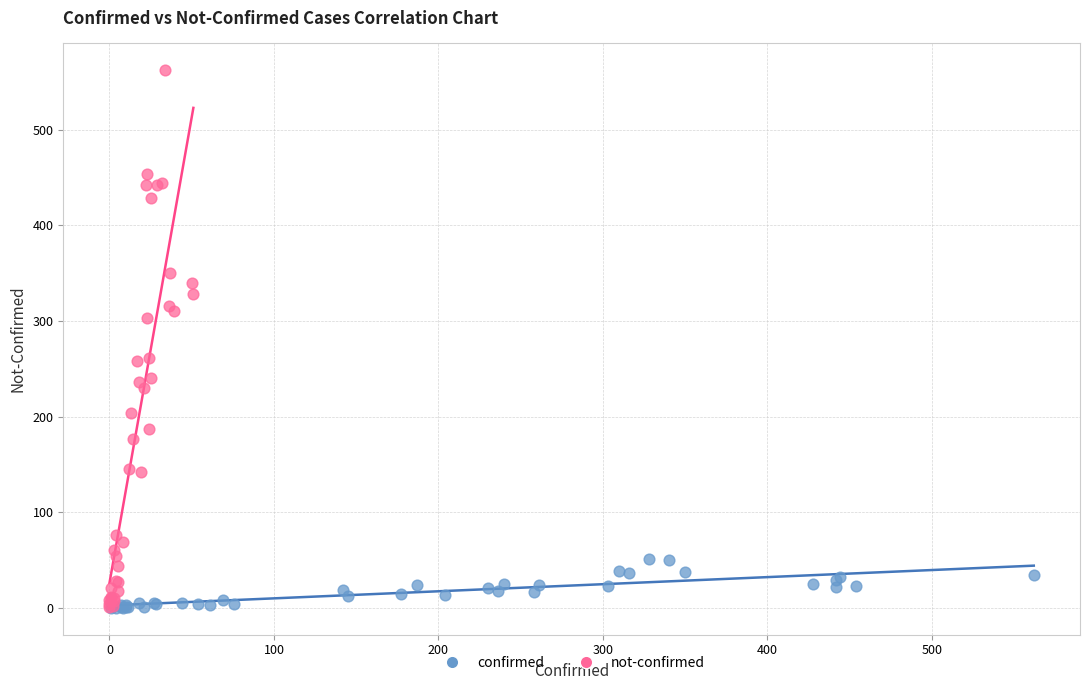

Which series reaches the maximum Y coordinate?

not-confirmed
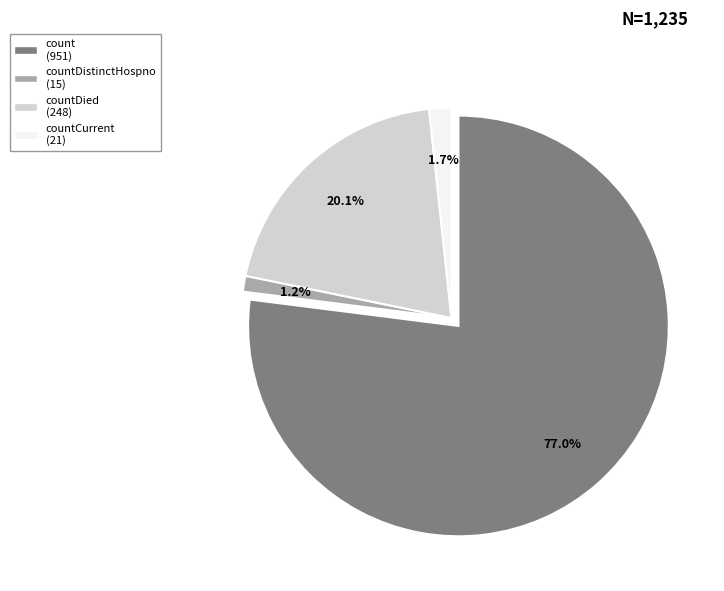

Rank the categories by value from lowest to highest.

countDistinctHospno, countCurrent, countDied, count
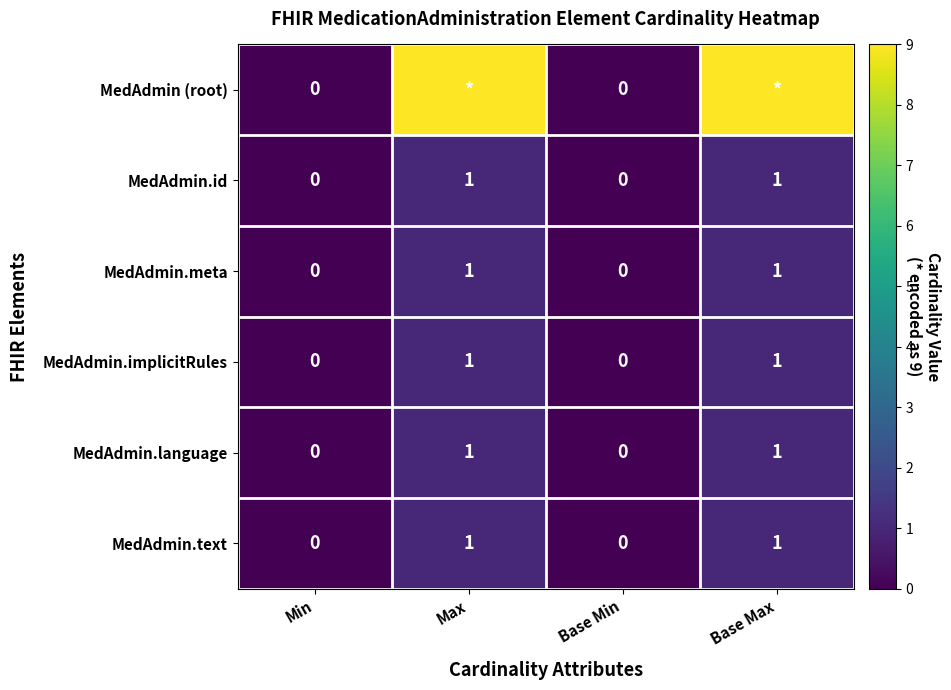

Count the MedAdmin.id values in the range 0 to 1.

4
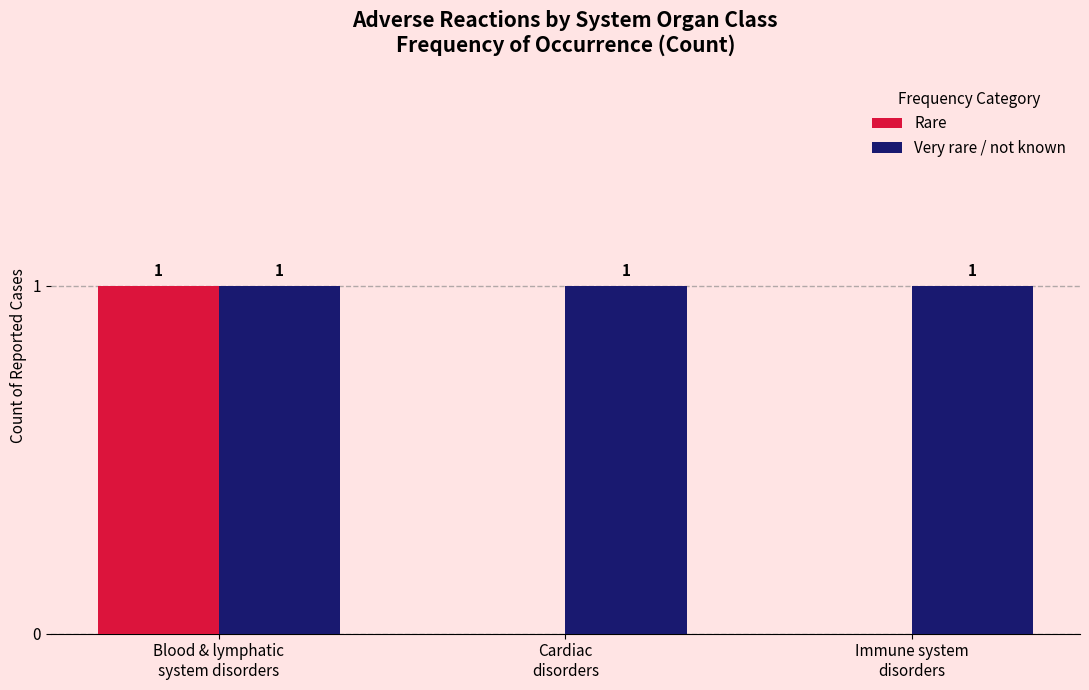

True or false: Very rare / not known has a value of 0 at Immune system
disorders.

False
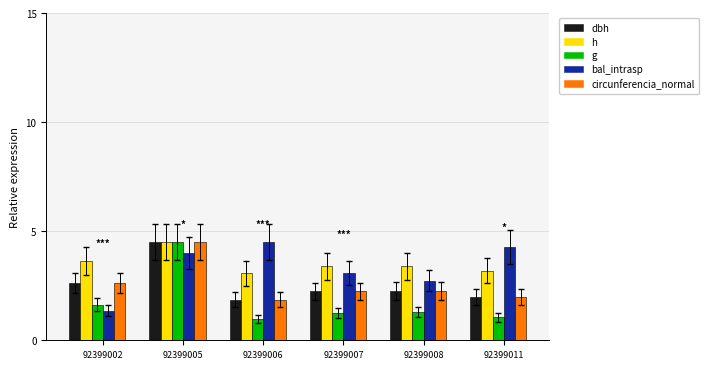

Reading right to left, extract all data points from this chart.

dbh: 92399011=2.0	92399008=2.3	92399007=2.2	92399006=1.9	92399005=4.5	92399002=2.6
h: 92399011=3.2	92399008=3.4	92399007=3.4	92399006=3.1	92399005=4.5	92399002=3.6
g: 92399011=1.0	92399008=1.3	92399007=1.3	92399006=1.0	92399005=4.5	92399002=1.6
bal_intrasp: 92399011=4.3	92399008=2.7	92399007=3.1	92399006=4.5	92399005=4.0	92399002=1.4
circunferencia_normal: 92399011=2.0	92399008=2.3	92399007=2.2	92399006=1.9	92399005=4.5	92399002=2.6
# # #
* _EXERCISE GOAL_
How many lines in the records above contain the string "from"? Matches must agree in case, and the reply should be the number alone.

* _SOLUTION FOR THIS TASK_
2